- Directed by: Georges Méliès
- Production company: Star Film Company
- Release date: 1908;
- Country: France
- Language: Silent

= The Genii of Fire =

The Genii of Fire (Le Génie du feu) is a 1908 French short silent film by Georges Méliès. It was sold by Méliès's Star Film Company and is numbered 1069–1072 in its catalogues.

==Plot==
A young man and woman, wandering a lushly forested landscape, come across a ruined temple. An old man at the entrance warns the couple not to enter the temple, but they disregard him in their curiosity. Inside, they are surrounded and trapped by temple priests, and they watch in horror as an imp-like spirit fills the temple with fire. The couple are blinded, and stumble back out of the temple, where the old man restores their sight.

==Production==
Méliès appears in the film as one of the three priests, with the actor Claudel as the young man. The film's set includes columns and scenic elements from two previous Méliès films, The Witch (1906) and Sightseeing Through Whisky (1907), and the costumes include a turban Méliès had worn in Delirium in a Studio (1907). The film's special effects are created with stage machinery, pyrotechnics, substitution splices, multiple exposures, and dissolves.

In its exotic-temple setting, The Genii of Fire is reminiscent of Méliès's earlier film The Oracle of Delphi (1903). Motifs in both films suggest Masonic imagery; though Méliès was not a Freemason, he appears to have been familiar with some of its visual elements, if only through stage spectaculars in the style of Mozart's The Magic Flute. In addition, Méliès's father was a member of the Compagnons du Devoir, a non-Masonic craftsmen's guild with some initiation rites.

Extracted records

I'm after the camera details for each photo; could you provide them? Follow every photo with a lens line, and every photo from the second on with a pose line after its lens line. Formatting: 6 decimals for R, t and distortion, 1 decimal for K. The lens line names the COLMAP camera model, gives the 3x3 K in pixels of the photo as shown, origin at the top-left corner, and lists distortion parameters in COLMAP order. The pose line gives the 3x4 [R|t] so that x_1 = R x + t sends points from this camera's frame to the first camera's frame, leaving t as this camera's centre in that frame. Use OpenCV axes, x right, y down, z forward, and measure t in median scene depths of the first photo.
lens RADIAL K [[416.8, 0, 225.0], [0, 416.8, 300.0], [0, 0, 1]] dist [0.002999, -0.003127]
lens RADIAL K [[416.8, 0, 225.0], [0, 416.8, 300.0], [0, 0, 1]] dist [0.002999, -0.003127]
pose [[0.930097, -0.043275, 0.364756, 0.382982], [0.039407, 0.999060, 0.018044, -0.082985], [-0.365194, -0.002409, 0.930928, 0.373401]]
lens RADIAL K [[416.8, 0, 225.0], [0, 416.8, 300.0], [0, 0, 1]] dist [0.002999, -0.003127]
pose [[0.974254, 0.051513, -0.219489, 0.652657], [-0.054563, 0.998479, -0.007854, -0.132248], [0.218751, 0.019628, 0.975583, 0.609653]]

PROBLEM STATEMENT - Copy out the whole article on The Genii of Fire word for word, keeping every line as it stands.

TASK SOLUTION -
- Directed by: Georges Méliès
- Production company: Star Film Company
- Release date: 1908;
- Country: France
- Language: Silent

= The Genii of Fire =

The Genii of Fire (Le Génie du feu) is a 1908 French short silent film by Georges Méliès. It was sold by Méliès's Star Film Company and is numbered 1069–1072 in its catalogues.

==Plot==
A young man and woman, wandering a lushly forested landscape, come across a ruined temple. An old man at the entrance warns the couple not to enter the temple, but they disregard him in their curiosity. Inside, they are surrounded and trapped by temple priests, and they watch in horror as an imp-like spirit fills the temple with fire. The couple are blinded, and stumble back out of the temple, where the old man restores their sight.

==Production==
Méliès appears in the film as one of the three priests, with the actor Claudel as the young man. The film's set includes columns and scenic elements from two previous Méliès films, The Witch (1906) and Sightseeing Through Whisky (1907), and the costumes include a turban Méliès had worn in Delirium in a Studio (1907). The film's special effects are created with stage machinery, pyrotechnics, substitution splices, multiple exposures, and dissolves.

In its exotic-temple setting, The Genii of Fire is reminiscent of Méliès's earlier film The Oracle of Delphi (1903). Motifs in both films suggest Masonic imagery; though Méliès was not a Freemason, he appears to have been familiar with some of its visual elements, if only through stage spectaculars in the style of Mozart's The Magic Flute. In addition, Méliès's father was a member of the Compagnons du Devoir, a non-Masonic craftsmen's guild with some initiation rites.